== WHAT IS NEEDED ==
Repeat exactly, and only, the lines from the one containing "m = 1.0.0.1.1.0.0$." through the last line of the data below.

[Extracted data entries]
Segment Open

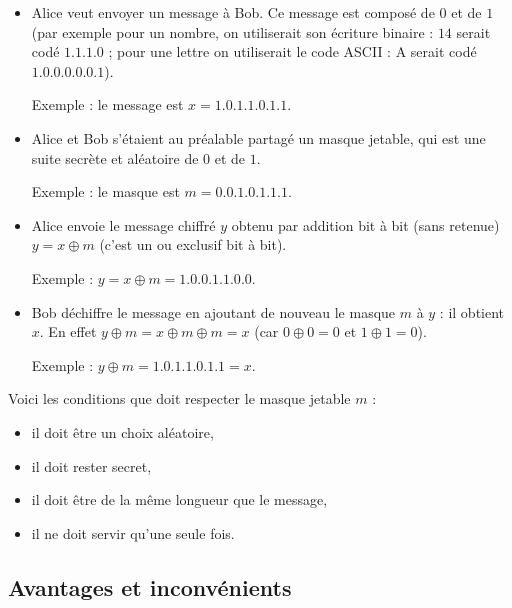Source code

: \documentclass[11pt,class=report,crop=false]{standalone}
\begin{document}
\begin{itemize}
  \item Alice veut envoyer un message à Bob. Ce message est composé de $0$ et de $1$ (par exemple pour un nombre, on utiliserait son écriture binaire : $14$ serait codé $1.1.1.0$ ; pour une lettre on utiliserait le code ASCII :  \og{}A\fg{} serait codé $1.0.0.0.0.0.1$).

  Exemple : le message est $x = 1.0.1.1.0.1.1$.

  \item Alice et Bob s'étaient au préalable partagé un \og{}masque jetable\fg{}, qui est une suite secrète et aléatoire de $0$ et de $1$.

 Exemple : le masque est $m = 0.0.1.0.1.1.1$.

\medskip


\medskip

  \item Alice envoie le message chiffré $y$ obtenu par addition bit à bit (sans retenue) $y = x \oplus m$ (c'est un \og{}ou exclusif\fg{} bit à bit).



 Exemple :  $y= x \oplus m = 1.0.0.1.1.0.0$.

  \item Bob déchiffre le message en ajoutant de nouveau le masque $m$ à $y$ : il obtient $x$.
  En effet $y \oplus m = x \oplus m \oplus m = x$ (car $0 \oplus 0 = 0$ et $1 \oplus 1 = 0$).

 Exemple :  $y \oplus m = 1.0.1.1.0.1.1 = x$.


\end{itemize}


Voici les conditions que doit respecter le masque jetable $m$ :
\begin{itemize}
  \item il doit être un choix aléatoire,
  \item il doit rester secret,
  \item il doit être de la même longueur que le message,
  \item il ne doit servir qu'une seule fois.
\end{itemize}


\subsection{Avantages et inconvénients}
\end{document}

Segment Closed

== SOLUTION FOR THIS PROBLEM ==
 Exemple :  $y= x \oplus m = 1.0.0.1.1.0.0$.

  \item Bob déchiffre le message en ajoutant de nouveau le masque $m$ à $y$ : il obtient $x$.
  En effet $y \oplus m = x \oplus m \oplus m = x$ (car $0 \oplus 0 = 0$ et $1 \oplus 1 = 0$).

 Exemple :  $y \oplus m = 1.0.1.1.0.1.1 = x$.


\end{itemize}


Voici les conditions que doit respecter le masque jetable $m$ :
\begin{itemize}
  \item il doit être un choix aléatoire,
  \item il doit rester secret,
  \item il doit être de la même longueur que le message,
  \item il ne doit servir qu'une seule fois.
\end{itemize}


\subsection{Avantages et inconvénients}
\end{document}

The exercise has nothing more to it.